=== Dataset extract ===
=== Section Start ===

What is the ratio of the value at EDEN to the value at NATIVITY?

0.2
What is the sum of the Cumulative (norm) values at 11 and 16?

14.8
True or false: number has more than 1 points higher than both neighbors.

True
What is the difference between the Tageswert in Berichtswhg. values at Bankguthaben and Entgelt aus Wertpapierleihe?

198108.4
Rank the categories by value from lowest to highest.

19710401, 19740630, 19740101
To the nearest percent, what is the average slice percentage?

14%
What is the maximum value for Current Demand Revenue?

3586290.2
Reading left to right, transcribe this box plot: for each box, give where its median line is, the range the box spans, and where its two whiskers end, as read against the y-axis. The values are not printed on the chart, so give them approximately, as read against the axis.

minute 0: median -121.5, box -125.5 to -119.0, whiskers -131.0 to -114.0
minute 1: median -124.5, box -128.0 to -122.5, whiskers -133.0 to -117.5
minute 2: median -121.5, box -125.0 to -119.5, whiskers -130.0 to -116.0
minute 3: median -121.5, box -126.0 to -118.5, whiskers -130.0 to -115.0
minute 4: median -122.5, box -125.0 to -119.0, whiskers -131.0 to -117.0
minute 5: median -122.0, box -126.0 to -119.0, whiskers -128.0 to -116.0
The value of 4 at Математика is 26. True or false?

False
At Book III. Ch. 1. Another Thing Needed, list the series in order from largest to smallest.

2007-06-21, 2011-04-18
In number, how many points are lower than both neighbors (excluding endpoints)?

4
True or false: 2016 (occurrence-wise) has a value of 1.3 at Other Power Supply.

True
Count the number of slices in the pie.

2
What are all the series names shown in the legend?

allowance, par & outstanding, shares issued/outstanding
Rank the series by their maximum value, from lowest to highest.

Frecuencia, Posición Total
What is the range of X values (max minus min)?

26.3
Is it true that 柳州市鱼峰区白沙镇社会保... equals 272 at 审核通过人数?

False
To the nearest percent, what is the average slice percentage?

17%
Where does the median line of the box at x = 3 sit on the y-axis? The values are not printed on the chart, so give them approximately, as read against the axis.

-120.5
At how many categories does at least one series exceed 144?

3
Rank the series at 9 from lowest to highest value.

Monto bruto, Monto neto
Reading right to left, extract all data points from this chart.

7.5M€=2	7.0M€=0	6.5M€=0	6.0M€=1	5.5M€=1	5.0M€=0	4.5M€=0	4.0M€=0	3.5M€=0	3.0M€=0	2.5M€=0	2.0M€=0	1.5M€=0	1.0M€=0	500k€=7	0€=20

=== Section End ===

=== Task goal ===
Output as a JSON list of strings, one per line, the lines between the line holding "2007-06-21, 2011-04-18" and the line holding "What are all", inclusive, leaving out blank lines.

=== Solution to this task ===
[
  "2007-06-21, 2011-04-18",
  "In number, how many points are lower than both neighbors (excluding endpoints)?",
  "4",
  "True or false: 2016 (occurrence-wise) has a value of 1.3 at Other Power Supply.",
  "True",
  "Count the number of slices in the pie.",
  "2",
  "What are all the series names shown in the legend?"
]